Les éditions Flammarion ont réédité récemment la magnifique biographie de Ludwig Wittgenstein par Ray Monk[2] dont la version française était épuisée depuis plusieurs années. Nous ne saurions trop en recommander la lecture, même si celle-ci peut paraître fastidieuse au premier abord.

Mais pourquoi évoquer cette grande figure de la philosophie dans une lettre consacrée à la musique liturgique ? La phrase placée en introduction ci-dessus donne un élément de réponse. Ludwig Wittgenstein a la réputation d’être un auteur très difficile, mais être musicien permet d’entrer plus aisément dans son œuvre, et oser s’y confronter offre en retour une perception bien plus profonde de la musique.

Ludwig Wittgenstein (Vienne 1889 – Cambridge 1951) est né dans une famille qui entretenait de nombreuses relations avec le milieu artistique. Son frère Paul est le pianiste qui a perdu sa main droite lors la 1ère Guerre mondiale et qui commanda plusieurs œuvres pour la seule main gauche, parmi lesquelles le célèbre concerto de Maurice Ravel. Ludwig, de son côté, devint l’un des fondateurs de la « philosophie analytique », ainsi nommée car elle entend se baser sur une analyse rigoureuse et logique du langage. Or, la musique est un langage. C’est un langage qui peut rester éphémère si l’on songe à l’improvisation, mais qui peut aussi se transmettre à travers les siècles grâce à la musique écrite.

Sur ce point Wittgenstein écrit : « Le fait de comprendre une proposition est plus proche qu’on ne croirait de la compréhension d’un morceau de musique. Pourquoi doit-on jouer ces mesures exactement de cette façon ? Pourquoi vais-je faire en sorte que l’augmentation ou la diminution de la force et du tempo corresponde exactement à cette image ? – Je pourrais dire : “parce que je sais tout ce que cela signifie”. Mais qu’est-ce que cela signifie ? – Je ne saurais le dire. Pour l’expliquer, je ne peux que transmettre l’image musicale dans l’image d’un autre processus et laisser cette image éclairer l’autre. »[3]

Igor Stravinsky exprime la même remarque de manière différente : « Si scrupuleusement notée que soit une musique, et si bien garantie contre toute équivoque par l’indication des tempi, nuances, liaisons, accentuations, etc., elle contient toujours des éléments secrets qui se refusent à la définition, car la dialectique verbale est impuissante à définir entièrement la dialectique musicale. Ces éléments dépendent donc de l’expérience, de l’intuition, du talent en un mot, de celui qui est appelé à présenter la musique. »[4]
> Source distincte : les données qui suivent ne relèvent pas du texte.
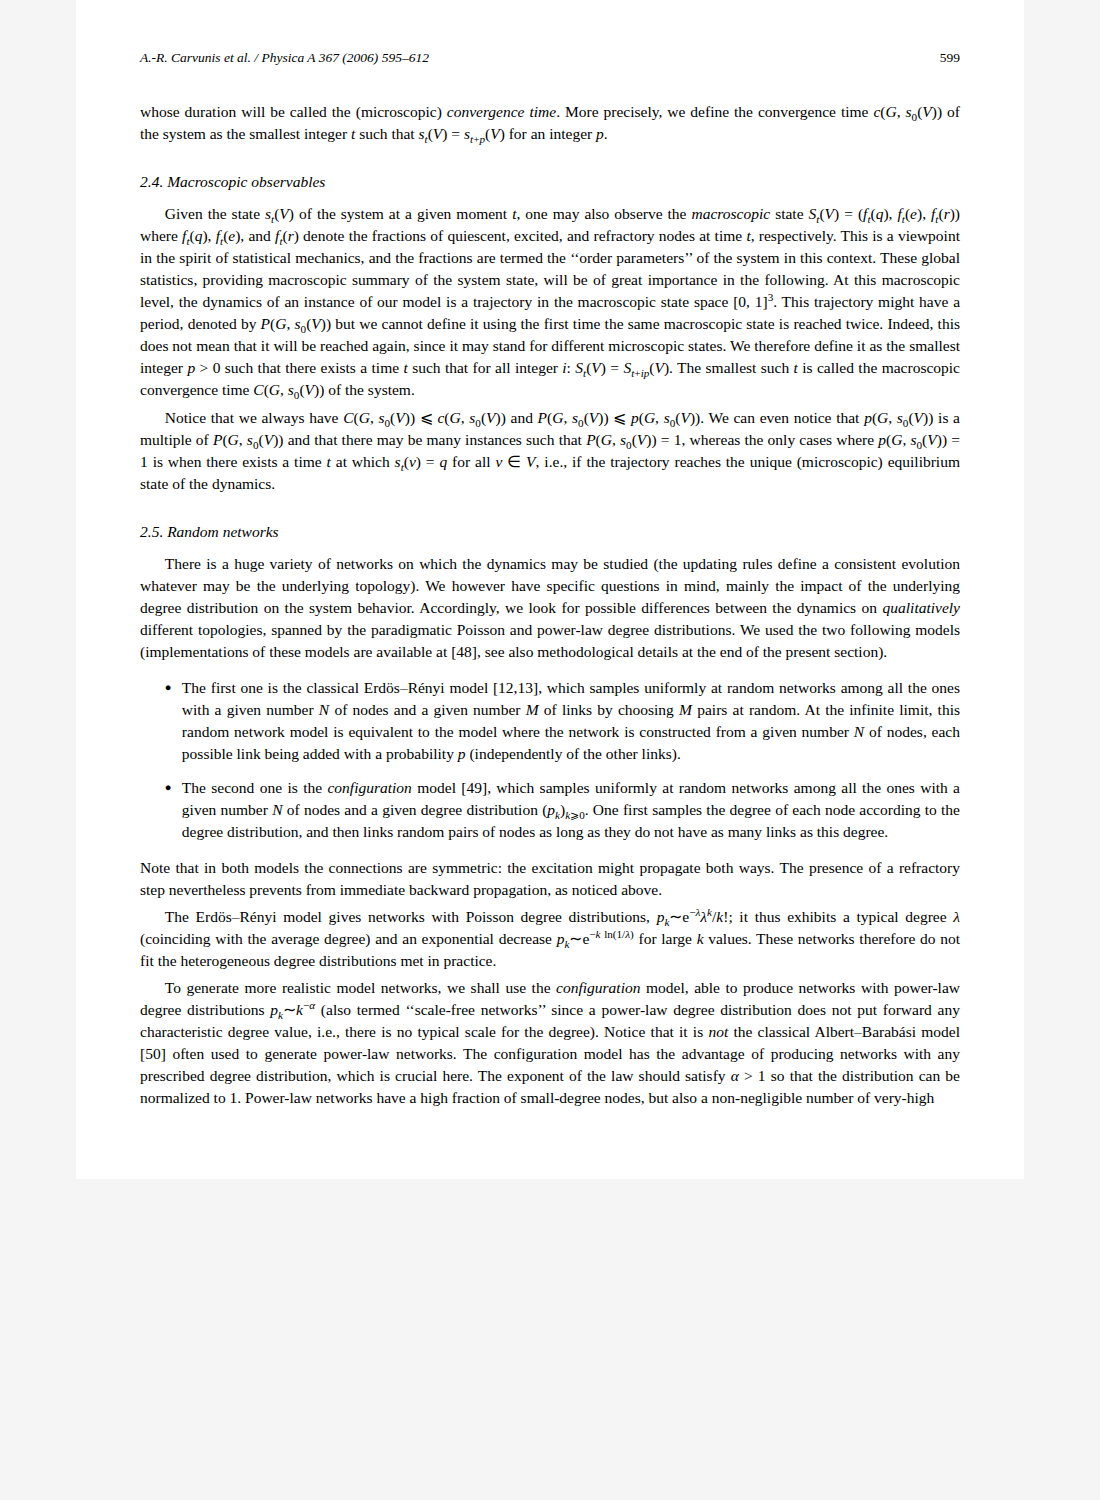A.-R. Carvunis et al. / Physica A 367 (2006) 595–612 599
whose duration will be called the (microscopic) convergence time. More precisely, we define the convergence time c(G, s0(V)) of the system as the smallest integer t such that st(V) = st+p(V) for an integer p.
2.4. Macroscopic observables
Given the state st(V) of the system at a given moment t, one may also observe the macroscopic state St(V) = (ft(q), ft(e), ft(r)) where ft(q), ft(e), and ft(r) denote the fractions of quiescent, excited, and refractory nodes at time t, respectively. This is a viewpoint in the spirit of statistical mechanics, and the fractions are termed the ‘‘order parameters’’ of the system in this context. These global statistics, providing macroscopic summary of the system state, will be of great importance in the following. At this macroscopic level, the dynamics of an instance of our model is a trajectory in the macroscopic state space [0, 1]3. This trajectory might have a period, denoted by P(G, s0(V)) but we cannot define it using the first time the same macroscopic state is reached twice. Indeed, this does not mean that it will be reached again, since it may stand for different microscopic states. We therefore define it as the smallest integer p > 0 such that there exists a time t such that for all integer i: St(V) = St+ip(V). The smallest such t is called the macroscopic convergence time C(G, s0(V)) of the system.
Notice that we always have C(G, s0(V)) ⩽ c(G, s0(V)) and P(G, s0(V)) ⩽ p(G, s0(V)). We can even notice that p(G, s0(V)) is a multiple of P(G, s0(V)) and that there may be many instances such that P(G, s0(V)) = 1, whereas the only cases where p(G, s0(V)) = 1 is when there exists a time t at which st(v) = q for all v ∈ V, i.e., if the trajectory reaches the unique (microscopic) equilibrium state of the dynamics.
2.5. Random networks
There is a huge variety of networks on which the dynamics may be studied (the updating rules define a consistent evolution whatever may be the underlying topology). We however have specific questions in mind, mainly the impact of the underlying degree distribution on the system behavior. Accordingly, we look for possible differences between the dynamics on qualitatively different topologies, spanned by the paradigmatic Poisson and power-law degree distributions. We used the two following models (implementations of these models are available at [48], see also methodological details at the end of the present section).
The first one is the classical Erdös–Rényi model [12,13], which samples uniformly at random networks among all the ones with a given number N of nodes and a given number M of links by choosing M pairs at random. At the infinite limit, this random network model is equivalent to the model where the network is constructed from a given number N of nodes, each possible link being added with a probability p (independently of the other links).
The second one is the configuration model [49], which samples uniformly at random networks among all the ones with a given number N of nodes and a given degree distribution (pk)k⩾0. One first samples the degree of each node according to the degree distribution, and then links random pairs of nodes as long as they do not have as many links as this degree.
Note that in both models the connections are symmetric: the excitation might propagate both ways. The presence of a refractory step nevertheless prevents from immediate backward propagation, as noticed above.
The Erdös–Rényi model gives networks with Poisson degree distributions, pk∼e−λλk/k!; it thus exhibits a typical degree λ (coinciding with the average degree) and an exponential decrease pk∼e−k ln(1/λ) for large k values. These networks therefore do not fit the heterogeneous degree distributions met in practice.
To generate more realistic model networks, we shall use the configuration model, able to produce networks with power-law degree distributions pk∼k−α (also termed ‘‘scale-free networks’’ since a power-law degree distribution does not put forward any characteristic degree value, i.e., there is no typical scale for the degree). Notice that it is not the classical Albert–Barabási model [50] often used to generate power-law networks. The configuration model has the advantage of producing networks with any prescribed degree distribution, which is crucial here. The exponent of the law should satisfy α > 1 so that the distribution can be normalized to 1. Power-law networks have a high fraction of small-degree nodes, but also a non-negligible number of very-high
À l’heure actuelle, des logiciels informatiques sont capables de jouer ce qui est écrit sur une partition bien plus fidèlement que le plus scrupuleux des interprètes. Le résultat en est cependant fort décevant. On entend certes exactement ce qui est marqué sur la partition, mais on n’entend pas de musique : il n’y a aucune vie, aucune passion dans ce qui parvient à nos oreilles humaines. Or, pour être vraiment humaine, une vie a besoin de passion ; elle doit être habitée par de la mystique inexprimable de façon nette et claire, mais qui peut s’épanouir – et laisser s’épanouir l’autre – librement dans un langage artistique et poétique, imparfait peut-être sur un plan scientifique, mais chaleureux, attirant et interpelant.
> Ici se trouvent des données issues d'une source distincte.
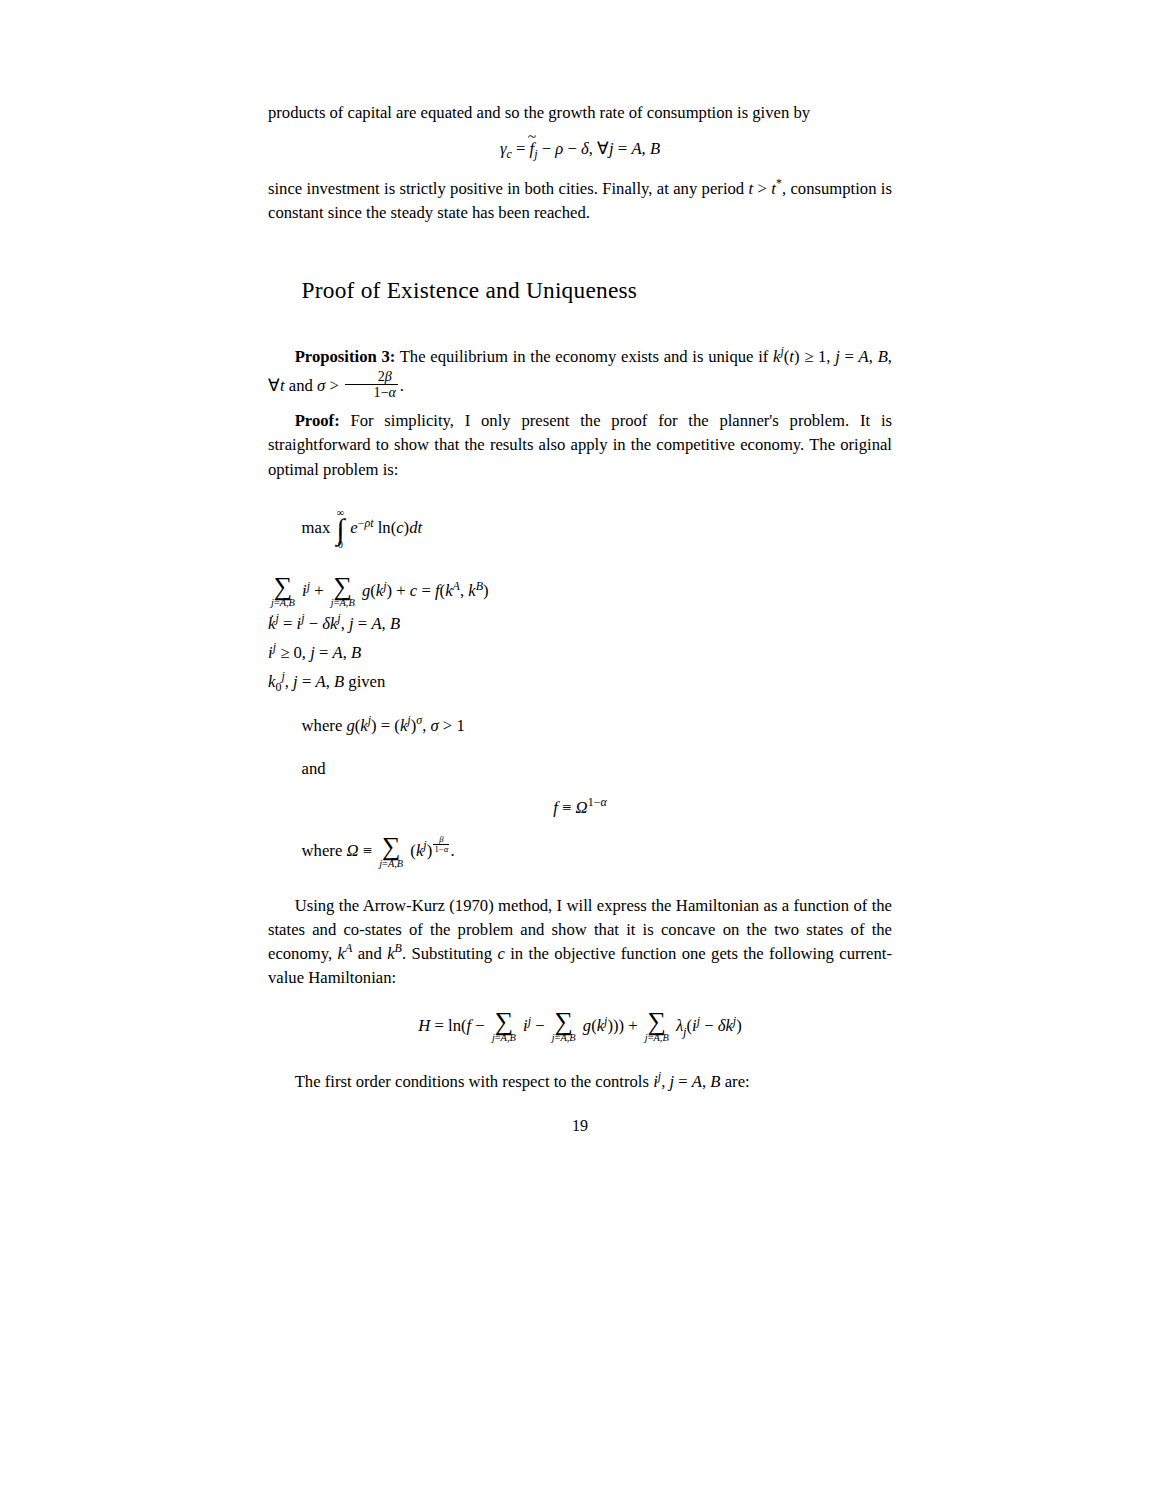products of capital are equated and so the growth rate of consumption is given by
γc = fj − ρ − δ, ∀j = A, B
since investment is strictly positive in both cities. Finally, at any period t > t*, consumption is constant since the steady state has been reached.
Proof of Existence and Uniqueness
Proposition 3: The equilibrium in the economy exists and is unique if kj(t) ≥ 1, j = A, B, ∀t and σ > 2β 1−α.
Proof: For simplicity, I only present the proof for the planner's problem. It is straightforward to show that the results also apply in the competitive economy. The original optimal problem is:
max ∞∫0 e−ρt ln(c)dt
∑j=A,B ij + ∑j=A,B g(kj) + c = f(kA, kB)
k̇j = ij − δkj, j = A, B
ij ≥ 0, j = A, B
k0j, j = A, B given
where g(kj) = (kj)σ, σ > 1
and
f ≡ Ω1−α
where Ω ≡ ∑j=A,B (kj)β 1−α.
Using the Arrow-Kurz (1970) method, I will express the Hamiltonian as a function of the states and co-states of the problem and show that it is concave on the two states of the economy, kA and kB. Substituting c in the objective function one gets the following current-value Hamiltonian:
H = ln(f − ∑j=A,B ij − ∑j=A,B g(kj))) + ∑j=A,B λj(ij − δkj)
The first order conditions with respect to the controls ij, j = A, B are:
19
L’importance qu’il faut accorder à cette indéfinissable et inexprimable dimension humaine de l’art en général et de la musique en particulier constitue l’une des plus importantes leçons que Ludwig Wittgenstein peut rappeler à notre époque.

« Les hommes d’aujourd’hui croient que les savants sont là pour leur donner un enseignement, les poètes, les musiciens, etc., pour les réjouir. Que ces derniers aient quelque chose à leur enseigner, cela ne leur vient pas à l’esprit. » [5]

Une lecture recommandée par le frère Sébastien-Jean osb. d’En-Calcat

 

[1] Ludwig WITTGENSTEIN, Investigations philosophiques, cité dans : Fergus KERR, La théologie après Wittgenstein. Une introduction à la lecture de Wittgenstein, traduction par Alain LETOURNEAU, Coll. « Cogitatio fidei » n° 162, Paris, Cerf, 1991, p. 55.

[2] Ray MONK, Ludwig Wittgenstein, Traduit de l’anglais par Abel GERSCHENFELD, Flammarion, 2021, 624 pages, 32 €.

[3] Ludwig WITTGENSTEIN, Grammaire philosophique, édition posthume due aux soins de Rush RHEES, traduit de l’allemand et présenté par Marie-Anne LESCOURET, Coll. « Bibliothèque de philosophie », Paris, Gallimard, 1980, p. 50.

[4] Igor STRAVINSKY, Poétique musicale, Coll. « La flûte de Pan », Paris, Janin, 1945, pp. 142-143.

[5] Ludwig WITTGENSTEIN, Remarques mêlées, Traduction de l’allemand par Gérard GRANEL, Paris, Flammarion, 2002, p. 97.